La jeune fille dort dans sa chambre ; la lune y regarde en tremblant. Au dehors, des voix et des instrumens chantent des airs de valse.

Je veux voir par la fenêtre qui peut ainsi troubler mon repos. — Un squelette est là, qui joue du violon et qui danse.

— Tu m’as promis naguère de danser avec moi et tu as manqué à ta parole. Aujourd’hui il y a bal au cimetière ; viens, nous y danserons ensemble.

Un désir effroyable saisit la jeune fille et l’entraîne hors de la maison. Elle suit le squelette qui marche devant elle, chantant et jouant du violon.

Il joue du violon, le squelette, il danse, et sautille, et fait cliqueter ses os, et de çà, de là, avec son crâne, fait maintes révérences sinistres au clair de lune.

XXIII.

J’étais plongé dans de sombres rêveries et je contemplais fixement son portrait, et l’image bien-aimée commença de se mouvoir et de vivre.

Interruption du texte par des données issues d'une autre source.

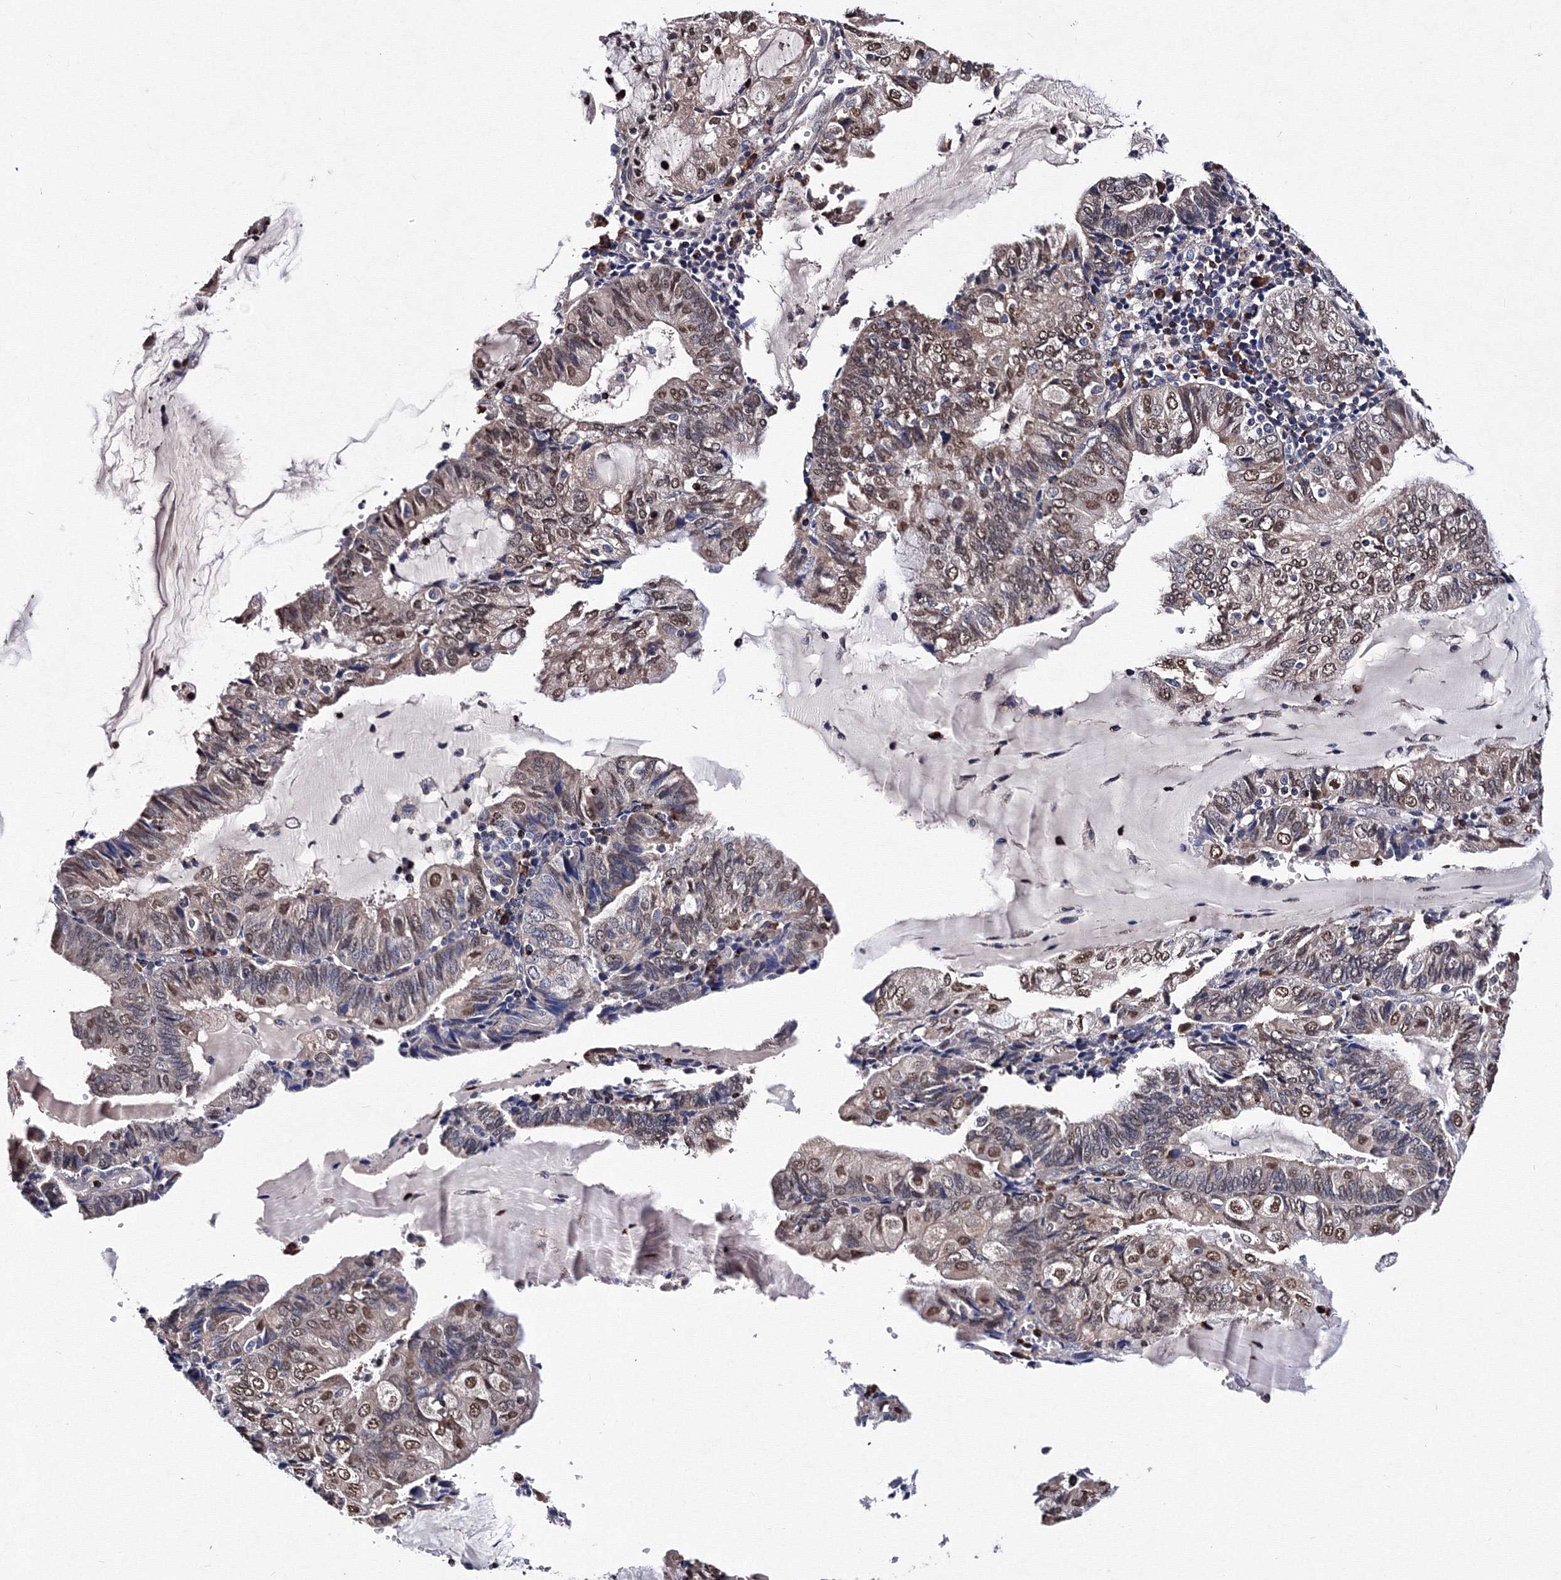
{"staining": {"intensity": "weak", "quantity": "25%-75%", "location": "cytoplasmic/membranous,nuclear"}, "tissue": "endometrial cancer", "cell_type": "Tumor cells", "image_type": "cancer", "snomed": [{"axis": "morphology", "description": "Adenocarcinoma, NOS"}, {"axis": "topography", "description": "Endometrium"}], "caption": "The micrograph displays a brown stain indicating the presence of a protein in the cytoplasmic/membranous and nuclear of tumor cells in endometrial cancer (adenocarcinoma).", "gene": "PHYKPL", "patient": {"sex": "female", "age": 81}}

Sur ses lèvres se déploya un merveilleux sourire, et des larmes de douleur brillèrent dans ses yeux.

Moi aussi, mes larmes coulèrent le long de mes joues. — mon Dieu ! je ne puis croire que je t’aie perdue.

XXIV.

Ô malheureux Atlas que je suis ! il faut que je porte un monde, tout un monde de douleurs. Je porte ce qui ne peut se porter, et mon cœur est toujours près de se briser dans ma poitrine.

Ô cœur rempli d’orgueil, c’est toi qui l’as voulu ! Tu voulais être heureux, tu voulais être infiniment heureux ou infiniment malheureux, ô cœur rempli d’orgueil ! et maintenant tu es la misère même.

XXV.

Je rêvais, la lune jetait sur la terre un triste regard, et tristes semblaient les étoiles. Mon rêve me porta vers la ville où demeure ma bien-aimée, à bien des centaines de milles.

Il me porta vers sa maison ; je baisai les pierres de l’escalier, ces pierres qu’a touchées souvent son petit pied et le bord de sa robe.